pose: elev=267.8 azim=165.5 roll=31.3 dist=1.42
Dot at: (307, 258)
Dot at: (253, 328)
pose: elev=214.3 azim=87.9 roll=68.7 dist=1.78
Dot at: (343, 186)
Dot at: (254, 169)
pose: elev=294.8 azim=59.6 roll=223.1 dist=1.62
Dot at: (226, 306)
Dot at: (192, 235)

==

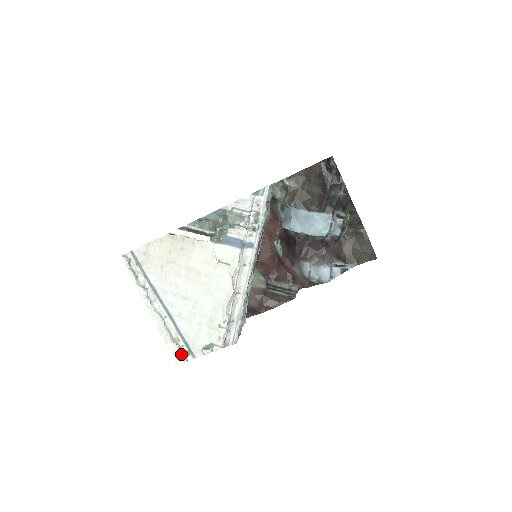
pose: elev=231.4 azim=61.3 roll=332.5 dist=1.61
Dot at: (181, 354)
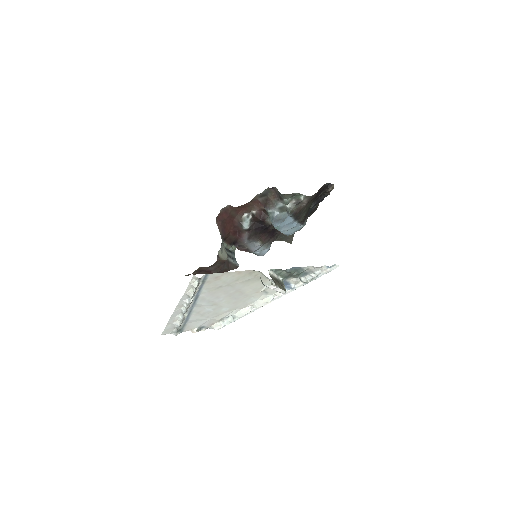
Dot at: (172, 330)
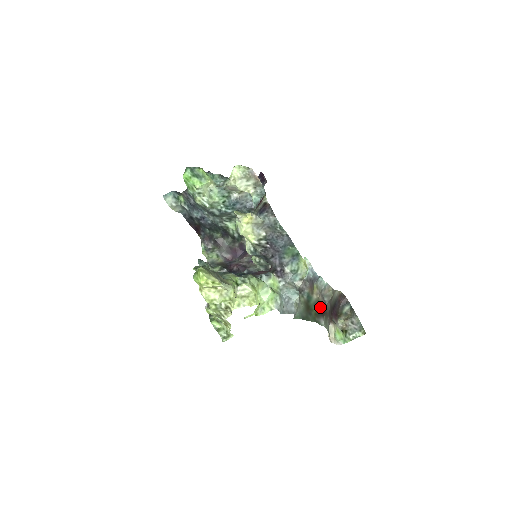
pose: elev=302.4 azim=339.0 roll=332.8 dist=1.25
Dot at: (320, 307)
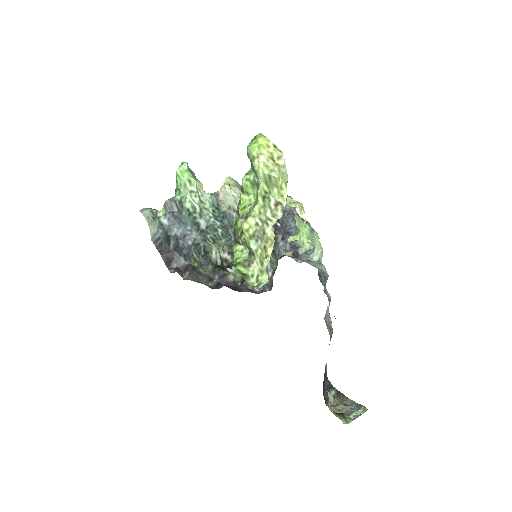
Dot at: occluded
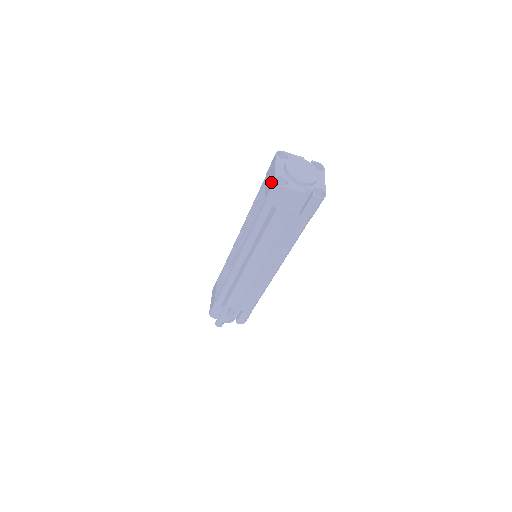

...

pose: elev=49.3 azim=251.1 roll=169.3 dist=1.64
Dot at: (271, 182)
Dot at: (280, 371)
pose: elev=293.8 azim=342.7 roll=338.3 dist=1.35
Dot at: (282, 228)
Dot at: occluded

What the exercise asks
Copy the lines from the items above, starting with the line that contains "pose: elev=294.8 azim=59.6" and ending with the line that contains "Dot at: (192, 235)", both included.

Answer to this task
pose: elev=294.8 azim=59.6 roll=223.1 dist=1.62
Dot at: (226, 306)
Dot at: (192, 235)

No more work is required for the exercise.